Problem
If a line in the entries includes "camera", show that line.

##### Given data #####

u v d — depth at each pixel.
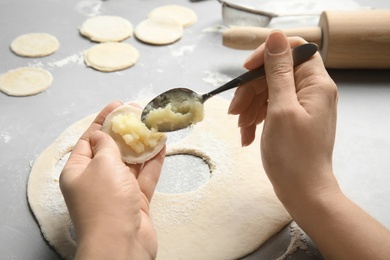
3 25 0.72
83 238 0.35
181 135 0.55
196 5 0.76
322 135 0.40
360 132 0.56
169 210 0.47
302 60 0.43
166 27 0.70
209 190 0.48
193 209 0.47
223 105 0.58
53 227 0.45
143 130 0.44
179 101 0.45
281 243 0.44
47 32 0.70
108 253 0.34
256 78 0.43
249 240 0.44
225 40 0.63
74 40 0.69
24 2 0.77
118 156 0.39
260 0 0.78
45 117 0.58
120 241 0.35
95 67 0.64
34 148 0.54
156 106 0.45
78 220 0.36
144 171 0.44
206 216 0.46
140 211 0.38
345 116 0.58
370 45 0.60
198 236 0.45
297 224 0.43
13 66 0.65
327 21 0.61
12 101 0.60
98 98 0.60
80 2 0.77
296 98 0.40
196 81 0.63
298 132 0.39
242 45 0.63
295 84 0.43
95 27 0.70
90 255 0.34
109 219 0.35
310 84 0.41
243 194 0.48
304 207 0.40
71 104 0.59
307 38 0.62
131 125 0.44
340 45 0.60
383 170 0.51
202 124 0.55
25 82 0.62
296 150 0.39
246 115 0.48
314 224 0.39
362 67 0.63
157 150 0.45
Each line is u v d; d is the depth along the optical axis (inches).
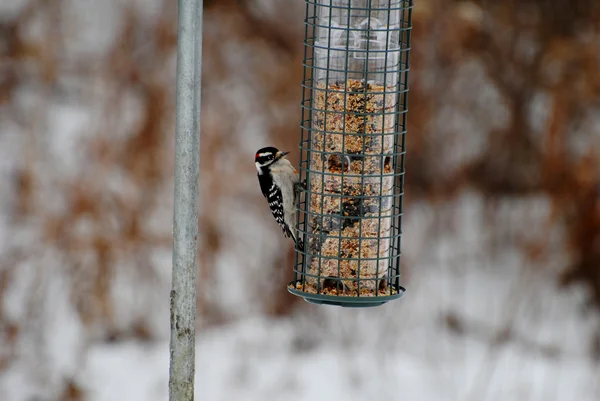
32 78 647.1
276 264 620.7
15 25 656.4
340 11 326.0
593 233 636.7
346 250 330.6
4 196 609.9
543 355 612.4
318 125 333.1
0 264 594.2
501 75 676.7
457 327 630.5
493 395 575.2
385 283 333.7
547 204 670.5
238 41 660.1
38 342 586.6
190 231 255.6
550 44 666.8
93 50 655.8
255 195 621.3
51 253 600.1
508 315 630.5
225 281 617.3
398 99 346.3
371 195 331.6
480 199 683.4
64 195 605.9
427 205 683.4
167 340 610.9
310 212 334.0
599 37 665.6
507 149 677.9
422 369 592.7
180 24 248.8
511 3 676.1
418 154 681.6
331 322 616.4
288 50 661.9
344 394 567.2
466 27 666.2
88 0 669.9
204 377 569.6
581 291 641.6
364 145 330.0
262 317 616.4
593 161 640.4
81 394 568.1
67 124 634.2
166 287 614.5
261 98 642.8
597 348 612.4
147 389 573.0
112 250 604.1
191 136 252.2
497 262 665.6
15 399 561.3
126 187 613.0
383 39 327.3
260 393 566.9
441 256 673.0
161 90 630.5
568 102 650.8
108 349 602.5
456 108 682.2
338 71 326.3
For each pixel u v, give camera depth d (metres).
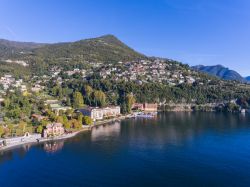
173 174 176.62
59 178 170.50
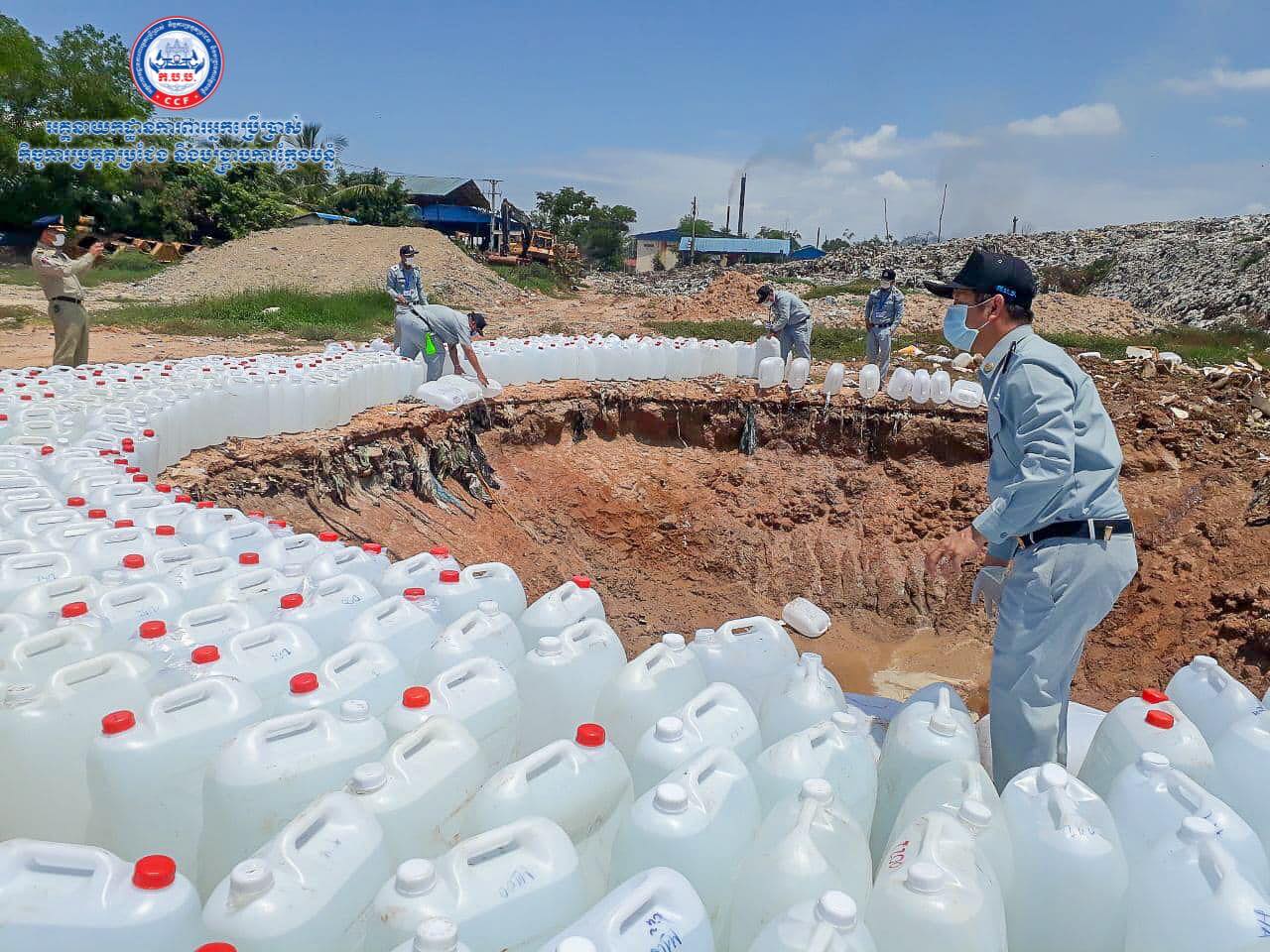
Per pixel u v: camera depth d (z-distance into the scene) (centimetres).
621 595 1031
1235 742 306
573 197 7394
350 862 217
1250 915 217
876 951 206
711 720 301
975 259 343
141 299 2286
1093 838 243
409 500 898
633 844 239
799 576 1109
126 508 473
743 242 6844
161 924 190
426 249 2825
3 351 1362
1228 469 1016
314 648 329
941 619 1048
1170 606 852
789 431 1223
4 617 318
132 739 250
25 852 196
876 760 335
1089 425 337
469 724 294
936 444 1177
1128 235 3869
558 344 1234
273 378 819
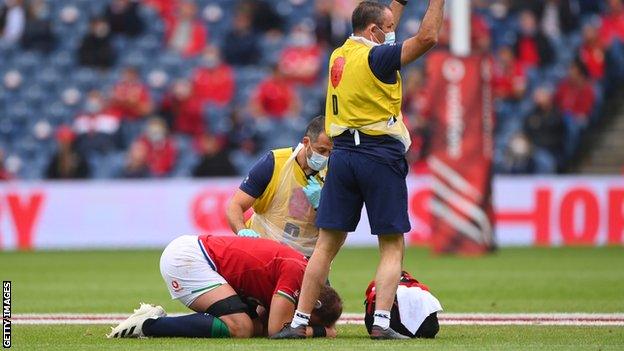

#####

Your solution
For each pixel u v, give camera depth d (metres).
Per pixel u v: camera depth d (z-distance into the scene) (centimetres).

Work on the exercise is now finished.